Hot Crypto News Today Why Ethereum may touch sub-$3000 levels amid delay in the ‘Merge’ upgrade You Must Read To Get More Information For Trading and Investment.
Ethereum price is in a tough spot after the recent bounce from a support level. Although the uptick is bullish, there might be a revisit or perhaps a sweep of the said barrier before a full-blown uptrend begins.
Ethereum needs to survive the test of faith
Ethereum price action between 24 January and 27 March created a symmetrical triangle pattern, obtained connecting the three lower highs and four higher lows formed. This technical formation forecasts a 34% move to $3,818, determined by adding the distance between the first swing high and swing low to the breakout point.
On 27 March, Ethereum price breached this setup at $2,837 and rallied 22%. While the initial upthrust was impressive, it faced exhaustion leading to a 17% pullback to tag the support level at $2,952.
A bounce from this barrier has led to a 7% upswing so far with a minor retracement on the cards. Due to the current state of BTC, this move could send ETH to revisit the 11 April swing low at $2,947.
If sidelined investors step in, causing a sudden spike in buying pressure, another leg-up is likely to will propel ETH to retest the 200-day Simple Moving Average (SMA) at $3,493.
Due to the significance of this hurdle, a successful move above it will indicate a resurgence of buying pressure and catalyze a bull run to $3,833 a.k.a the symmetrical triangle’s forecasted target.

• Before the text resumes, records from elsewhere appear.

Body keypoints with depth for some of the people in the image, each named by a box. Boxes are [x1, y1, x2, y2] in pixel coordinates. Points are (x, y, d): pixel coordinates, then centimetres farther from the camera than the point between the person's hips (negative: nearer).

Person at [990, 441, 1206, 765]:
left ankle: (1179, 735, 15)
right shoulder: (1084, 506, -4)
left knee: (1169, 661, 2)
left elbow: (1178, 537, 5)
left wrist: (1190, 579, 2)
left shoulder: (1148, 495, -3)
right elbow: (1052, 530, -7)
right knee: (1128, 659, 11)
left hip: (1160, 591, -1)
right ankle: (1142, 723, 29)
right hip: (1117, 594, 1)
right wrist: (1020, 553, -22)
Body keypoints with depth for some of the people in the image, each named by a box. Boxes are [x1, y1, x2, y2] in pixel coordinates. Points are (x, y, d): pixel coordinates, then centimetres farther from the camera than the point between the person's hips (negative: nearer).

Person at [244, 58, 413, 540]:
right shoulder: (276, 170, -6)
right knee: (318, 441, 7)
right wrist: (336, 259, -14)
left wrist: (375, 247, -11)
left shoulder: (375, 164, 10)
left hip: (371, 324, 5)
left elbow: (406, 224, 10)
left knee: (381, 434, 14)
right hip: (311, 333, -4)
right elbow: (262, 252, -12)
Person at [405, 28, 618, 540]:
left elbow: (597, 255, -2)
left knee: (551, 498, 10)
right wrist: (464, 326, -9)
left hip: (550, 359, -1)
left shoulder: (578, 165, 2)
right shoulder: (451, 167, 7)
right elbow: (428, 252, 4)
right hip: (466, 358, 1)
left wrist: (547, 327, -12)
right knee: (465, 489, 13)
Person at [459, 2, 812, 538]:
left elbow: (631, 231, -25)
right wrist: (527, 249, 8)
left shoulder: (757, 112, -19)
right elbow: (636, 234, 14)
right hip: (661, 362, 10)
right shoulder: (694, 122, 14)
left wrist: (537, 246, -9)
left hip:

Although unlikely, a highly bullish case could see ETH tag the $4,000 psychological barrier, bringing the total gain to 25%.
Supporting the short-term correction of the Ethereum price is the supply distribution chart based on the number of addresses. The whales holding between 100,000 to 1 million ETH have been on a downtrend since August 2021.
These holders’ numbers have dropped from 154 to 140 over the last eight months. This decline indicates that the investors are unsure about the performance of ETH in the near future. Furthermore, market participants need to exercise caution as a breakdown of the $2,952 support level could trigger a crash to $2,500.
A daily candlestick close below $2,500 will trigger a crash to $1,730, where buyers can accumulate ETH at massive discount, triggering another run-up.